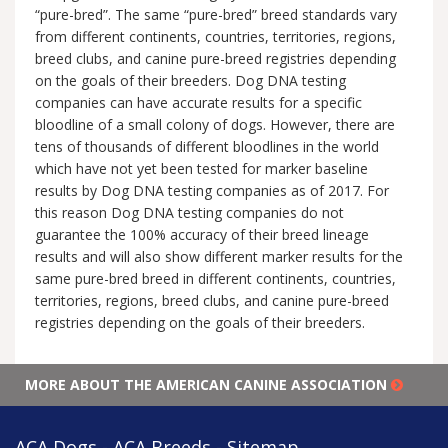
“pure-bred”. The same “pure-bred” breed standards vary
from different continents, countries, territories, regions,
breed clubs, and canine pure-breed registries depending
on the goals of their breeders. Dog DNA testing
companies can have accurate results for a specific
bloodline of a small colony of dogs. However, there are
tens of thousands of different bloodlines in the world
which have not yet been tested for marker baseline
results by Dog DNA testing companies as of 2017. For
this reason Dog DNA testing companies do not
guarantee the 100% accuracy of their breed lineage
results and will also show different marker results for the
same pure-bred breed in different continents, countries,
territories, regions, breed clubs, and canine pure-breed
registries depending on the goals of their breeders.
MORE ABOUT THE AMERICAN CANINE ASSOCIATION
ACA Dogs - ACA Breeds - Sitemap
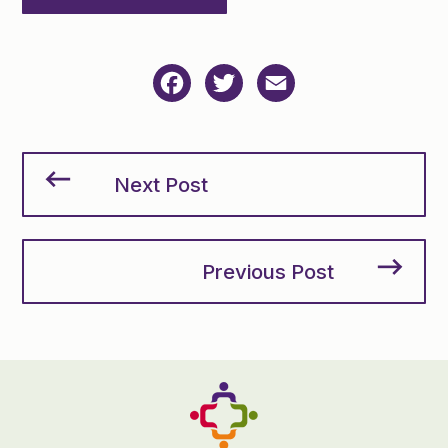
Facebook
Twitter
Email
Next Post
Previous Post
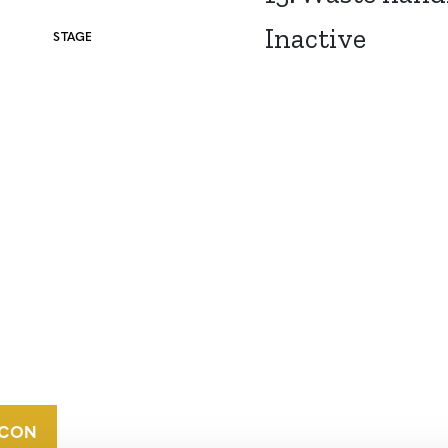
Inactive
STAGE
CONTACT
CAREERS
VERRA’S
TRADEMARKS
ORGANIZATIONAL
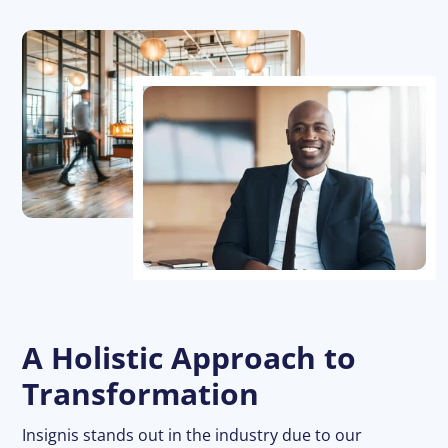
A Holistic Approach to
Transformation
Insignis stands out in the industry due to our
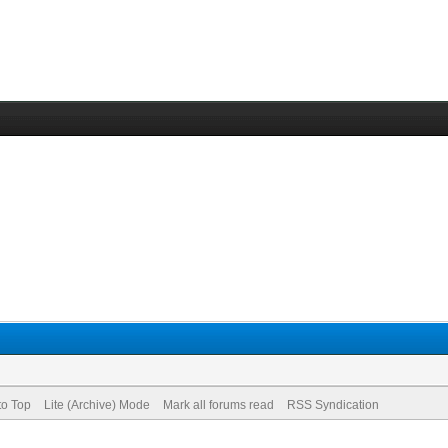
to Top
Lite (Archive) Mode
Mark all forums read
RSS Syndication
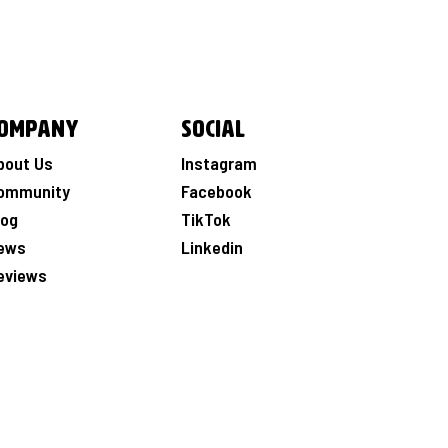
ompany
Social
bout Us
Instagram
ommunity
Facebook
log
TikTok
ews
Linkedin
eviews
====================
* _Task requirements_:
Look through the entries above and quote exactly the lines from the line with "breed clubs, and canine pure-breed registries" to the line with "guarantee the 100%", counting both of those lines.

* _Written response_:
breed clubs, and canine pure-breed registries depending
on the goals of their breeders. Dog DNA testing
companies can have accurate results for a specific
bloodline of a small colony of dogs. However, there are
tens of thousands of different bloodlines in the world
which have not yet been tested for marker baseline
results by Dog DNA testing companies as of 2017. For
this reason Dog DNA testing companies do not
guarantee the 100% accuracy of their breed lineage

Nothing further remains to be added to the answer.